Work order:
Set out the data from the line with "turismo internazionale." to the line with "Αναχωρήσεις πλοίων και" as a Markdown table with the columns Row and Text, one line per row, skipping blank lines and the lines that only mark a picture.

Records for the task:

============================================================

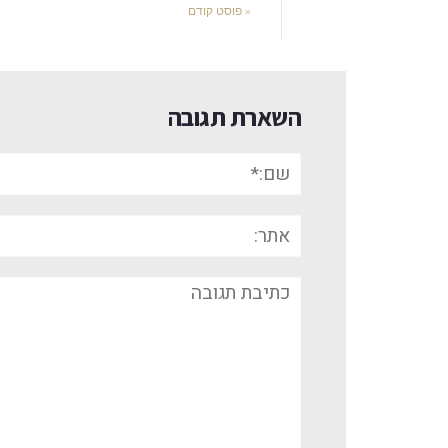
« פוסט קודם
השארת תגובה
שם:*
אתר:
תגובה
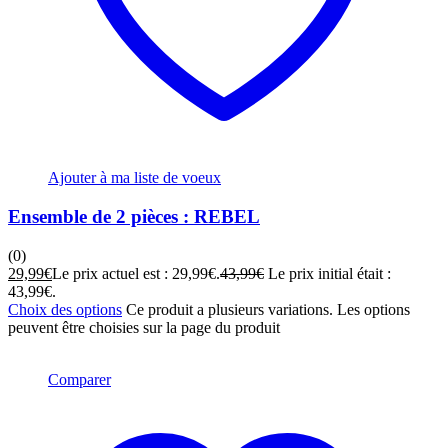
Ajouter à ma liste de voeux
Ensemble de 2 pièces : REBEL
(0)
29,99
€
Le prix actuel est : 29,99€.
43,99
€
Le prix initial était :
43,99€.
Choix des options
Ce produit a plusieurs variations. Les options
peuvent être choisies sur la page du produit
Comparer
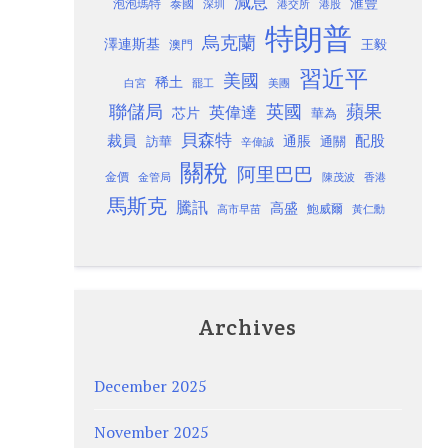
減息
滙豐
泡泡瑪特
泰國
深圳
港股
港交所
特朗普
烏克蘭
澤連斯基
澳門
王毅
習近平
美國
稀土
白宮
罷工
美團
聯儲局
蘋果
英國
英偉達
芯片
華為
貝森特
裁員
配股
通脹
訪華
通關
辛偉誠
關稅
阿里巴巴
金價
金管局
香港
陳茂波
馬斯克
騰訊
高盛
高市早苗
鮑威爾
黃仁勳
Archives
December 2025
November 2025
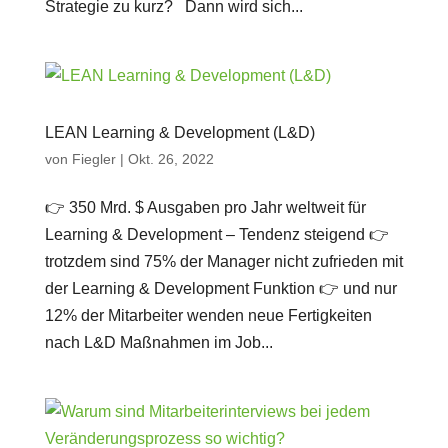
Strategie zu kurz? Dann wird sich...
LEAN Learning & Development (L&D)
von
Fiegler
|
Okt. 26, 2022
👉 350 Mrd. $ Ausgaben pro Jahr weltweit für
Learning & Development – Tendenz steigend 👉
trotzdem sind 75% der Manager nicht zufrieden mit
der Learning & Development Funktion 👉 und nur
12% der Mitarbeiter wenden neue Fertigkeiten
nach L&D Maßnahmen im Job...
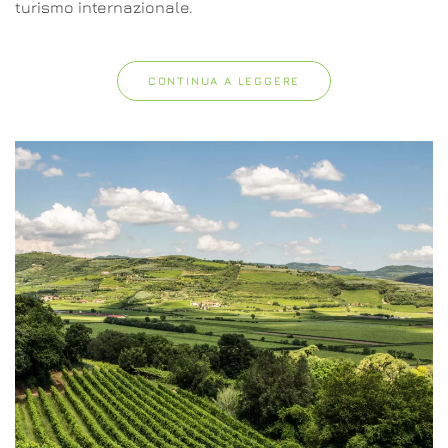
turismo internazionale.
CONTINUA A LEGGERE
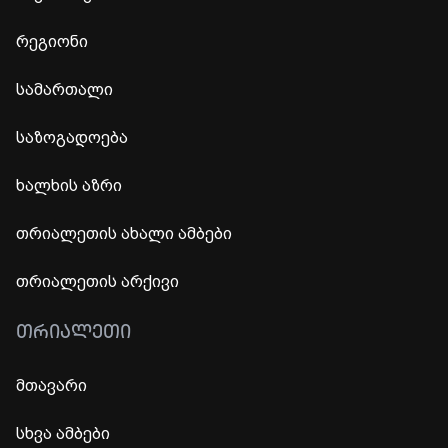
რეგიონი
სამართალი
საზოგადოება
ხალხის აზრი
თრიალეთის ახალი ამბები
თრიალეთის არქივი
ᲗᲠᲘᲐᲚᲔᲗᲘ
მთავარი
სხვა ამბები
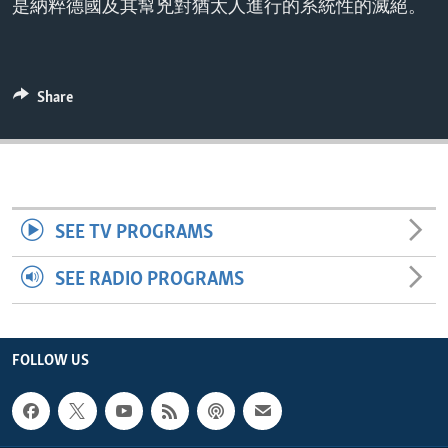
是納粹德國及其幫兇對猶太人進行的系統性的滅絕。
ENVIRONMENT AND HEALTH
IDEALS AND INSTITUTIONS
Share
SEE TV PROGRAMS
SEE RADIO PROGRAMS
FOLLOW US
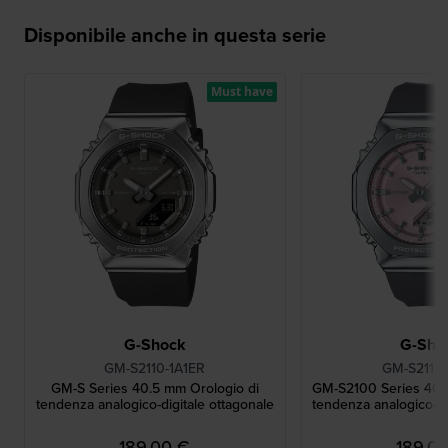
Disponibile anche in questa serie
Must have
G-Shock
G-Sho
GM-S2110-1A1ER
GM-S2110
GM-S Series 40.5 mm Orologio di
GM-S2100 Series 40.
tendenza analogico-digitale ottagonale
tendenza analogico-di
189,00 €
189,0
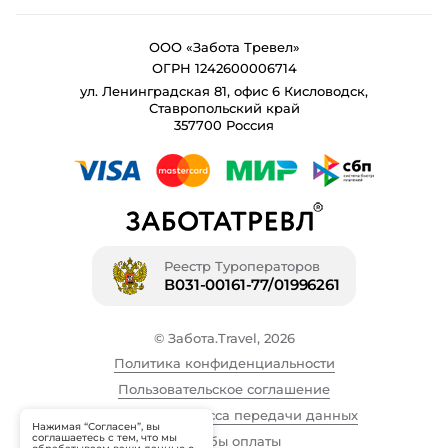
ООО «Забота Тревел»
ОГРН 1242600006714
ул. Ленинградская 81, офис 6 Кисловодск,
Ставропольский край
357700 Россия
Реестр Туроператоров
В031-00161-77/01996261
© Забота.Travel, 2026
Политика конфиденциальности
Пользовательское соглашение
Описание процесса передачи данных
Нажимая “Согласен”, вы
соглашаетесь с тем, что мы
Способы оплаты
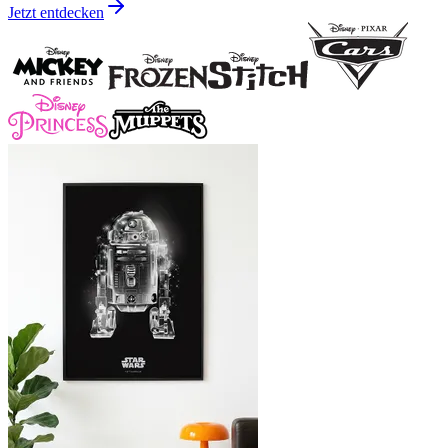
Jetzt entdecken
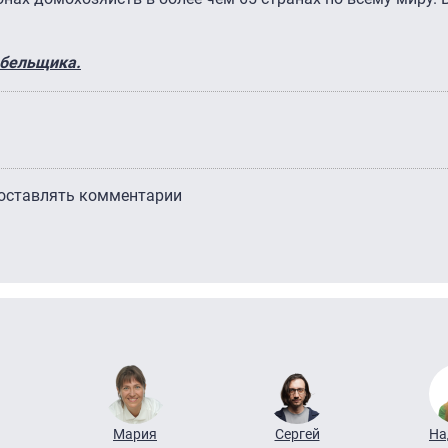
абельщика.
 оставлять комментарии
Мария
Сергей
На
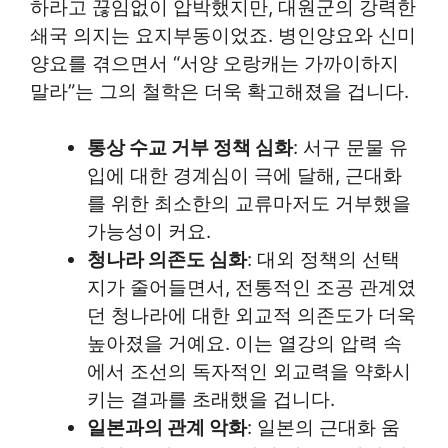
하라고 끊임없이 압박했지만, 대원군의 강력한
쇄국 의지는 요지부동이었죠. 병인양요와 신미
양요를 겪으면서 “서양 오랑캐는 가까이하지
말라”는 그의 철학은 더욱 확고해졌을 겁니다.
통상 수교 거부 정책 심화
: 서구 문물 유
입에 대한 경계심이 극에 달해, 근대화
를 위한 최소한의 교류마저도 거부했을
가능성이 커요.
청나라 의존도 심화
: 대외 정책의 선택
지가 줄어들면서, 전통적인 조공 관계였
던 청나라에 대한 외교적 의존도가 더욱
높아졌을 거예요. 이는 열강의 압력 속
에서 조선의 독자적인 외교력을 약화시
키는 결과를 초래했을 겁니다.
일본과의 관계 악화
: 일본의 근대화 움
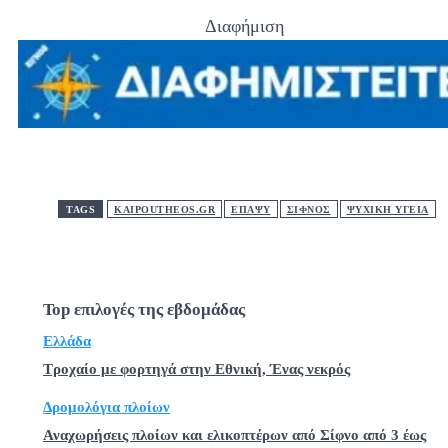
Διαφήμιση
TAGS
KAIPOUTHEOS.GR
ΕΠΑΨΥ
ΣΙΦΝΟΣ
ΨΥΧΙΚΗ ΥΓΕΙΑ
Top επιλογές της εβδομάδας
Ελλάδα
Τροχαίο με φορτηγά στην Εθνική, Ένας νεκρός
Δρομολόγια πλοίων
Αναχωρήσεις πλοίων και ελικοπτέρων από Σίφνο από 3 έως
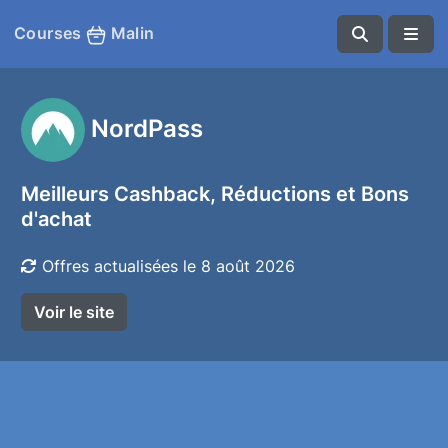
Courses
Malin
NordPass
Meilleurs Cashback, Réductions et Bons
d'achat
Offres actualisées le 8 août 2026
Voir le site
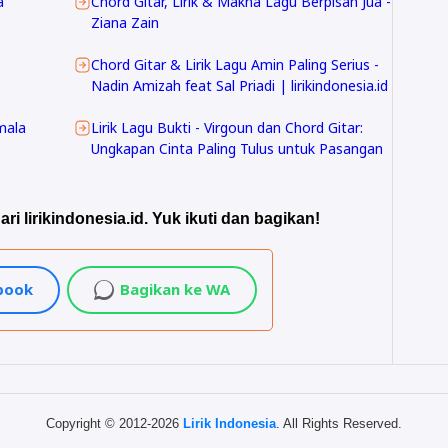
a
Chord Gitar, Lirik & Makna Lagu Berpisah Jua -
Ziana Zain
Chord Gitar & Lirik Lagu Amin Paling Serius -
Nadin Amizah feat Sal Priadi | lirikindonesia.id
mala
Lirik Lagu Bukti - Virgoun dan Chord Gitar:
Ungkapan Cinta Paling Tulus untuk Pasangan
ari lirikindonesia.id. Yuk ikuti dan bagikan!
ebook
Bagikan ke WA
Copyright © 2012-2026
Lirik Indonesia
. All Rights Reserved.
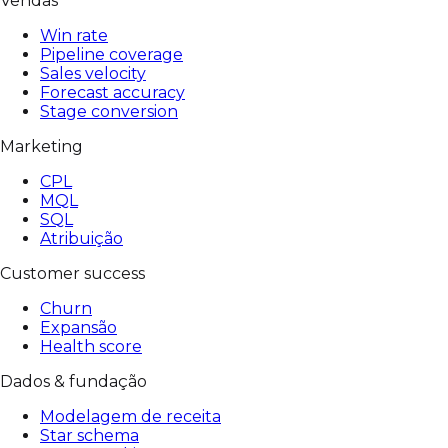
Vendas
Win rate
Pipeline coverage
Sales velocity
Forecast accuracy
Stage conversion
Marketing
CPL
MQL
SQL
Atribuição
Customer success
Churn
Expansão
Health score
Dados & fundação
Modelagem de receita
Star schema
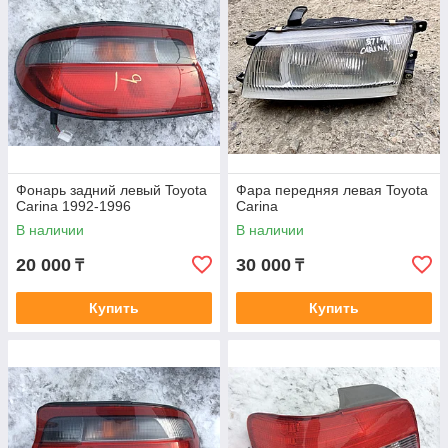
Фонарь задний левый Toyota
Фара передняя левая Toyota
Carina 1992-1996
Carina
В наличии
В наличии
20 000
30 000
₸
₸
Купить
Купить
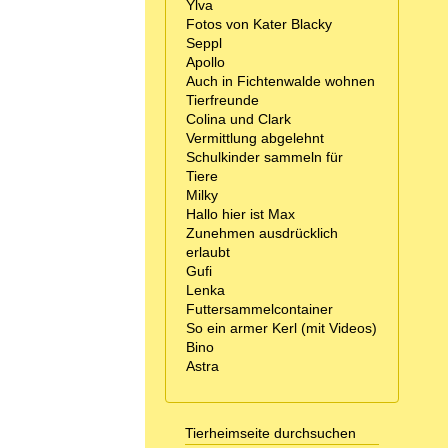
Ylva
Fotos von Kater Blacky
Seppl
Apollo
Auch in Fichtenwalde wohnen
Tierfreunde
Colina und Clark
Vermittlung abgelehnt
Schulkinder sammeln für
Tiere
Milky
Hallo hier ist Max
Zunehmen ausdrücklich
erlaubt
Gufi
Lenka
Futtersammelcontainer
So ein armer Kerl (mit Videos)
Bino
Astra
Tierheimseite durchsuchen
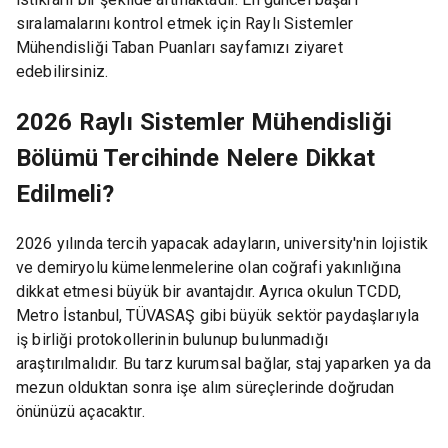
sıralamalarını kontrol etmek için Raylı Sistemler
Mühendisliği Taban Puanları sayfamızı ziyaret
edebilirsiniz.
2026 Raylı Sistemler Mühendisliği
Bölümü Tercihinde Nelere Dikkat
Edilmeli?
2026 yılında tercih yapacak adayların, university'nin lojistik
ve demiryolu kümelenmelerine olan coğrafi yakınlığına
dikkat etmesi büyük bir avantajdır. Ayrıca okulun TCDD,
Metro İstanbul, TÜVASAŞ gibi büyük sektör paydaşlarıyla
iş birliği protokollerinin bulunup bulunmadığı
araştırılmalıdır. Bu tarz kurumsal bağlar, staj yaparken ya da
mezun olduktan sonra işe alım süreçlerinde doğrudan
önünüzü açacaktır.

============================================================

Reply to the task:
| Row | Text |
|---|---|
| 1 | turismo internazionale. |
| 2 | CONTINUA A LEGGERE |
| 3 | რეგიონი |
| 4 | სამართალი |
| 5 | საზოგადოება |
| 6 | ხალხის აზრი |
| 7 | თრიალეთის ახალი ამბები |
| 8 | თრიალეთის არქივი |
| 9 | ᲗᲠᲘᲐᲚᲔᲗᲘ |
| 10 | მთავარი |
| 11 | სხვა ამბები |
| 12 | 是納粹德國及其幫兇對猶太人進行的系統性的滅絕。 |
| 13 | ENVIRONMENT AND HEALTH |
| 14 | IDEALS AND INSTITUTIONS |
| 15 | Share |
| 16 | SEE TV PROGRAMS |
| 17 | SEE RADIO PROGRAMS |
| 18 | FOLLOW US |
| 19 | Disponibile anche in questa serie |
| 20 | Must have |
| 21 | G-Shock |
| 22 | G-Sho |
| 23 | GM-S2110-1A1ER |
| 24 | GM-S2110 |
| 25 | GM-S Series 40.5 mm Orologio di |
| 26 | GM-S2100 Series 40. |
| 27 | tendenza analogico-digitale ottagonale |
| 28 | tendenza analogico-di |
| 29 | 189,00 € |
| 30 | 189,0 |
| 31 | ООО «Забота Тревел» |
| 32 | ОГРН 1242600006714 |
| 33 | ул. Ленинградская 81, офис 6 Кисловодск, |
| 34 | Ставропольский край |
| 35 | 357700 Россия |
| 36 | Реестр Туроператоров |
| 37 | В031-00161-77/01996261 |
| 38 | © Забота.Travel, 2026 |
| 39 | Политика конфиденциальности |
| 40 | Пользовательское соглашение |
| 41 | Описание процесса передачи данных |
| 42 | Нажимая “Согласен”, вы |
| 43 | соглашаетесь с тем, что мы |
| 44 | Способы оплаты |
| 45 | Jetzt entdecken |
| 46 | абельщика. |
| 47 |  оставлять комментарии |
| 48 | Мария |
| 49 | Сергей |
| 50 | На |
| 51 | 하라고 끊임없이 압박했지만, 대원군의 강력한 |
| 52 | 쇄국 의지는 요지부동이었죠. 병인양요와 신미 |
| 53 | 양요를 겪으면서 “서양 오랑캐는 가까이하지 |
| 54 | 말라”는 그의 철학은 더욱 확고해졌을 겁니다. |
| 55 | 통상 수교 거부 정책 심화 |
| 56 | : 서구 문물 유 |
| 57 | 입에 대한 경계심이 극에 달해, 근대화 |
| 58 | 를 위한 최소한의 교류마저도 거부했을 |
| 59 | 가능성이 커요. |
| 60 | 청나라 의존도 심화 |
| 61 | : 대외 정책의 선택 |
| 62 | 지가 줄어들면서, 전통적인 조공 관계였 |
| 63 | 던 청나라에 대한 외교적 의존도가 더욱 |
| 64 | 높아졌을 거예요. 이는 열강의 압력 속 |
| 65 | 에서 조선의 독자적인 외교력을 약화시 |
| 66 | 키는 결과를 초래했을 겁니다. |
| 67 | 일본과의 관계 악화 |
| 68 | : 일본의 근대화 움 |
| 69 | Διαφήμιση |
| 70 | TAGS |
| 71 | KAIPOUTHEOS.GR |
| 72 | ΕΠΑΨΥ |
| 73 | ΣΙΦΝΟΣ |
| 74 | ΨΥΧΙΚΗ ΥΓΕΙΑ |
| 75 | Top επιλογές της εβδομάδας |
| 76 | Ελλάδα |
| 77 | Τροχαίο με φορτηγά στην Εθνική, Ένας νεκρός |
| 78 | Δρομολόγια πλοίων |
| 79 | Αναχωρήσεις πλοίων και ελικοπτέρων από Σίφνο από 3 έως |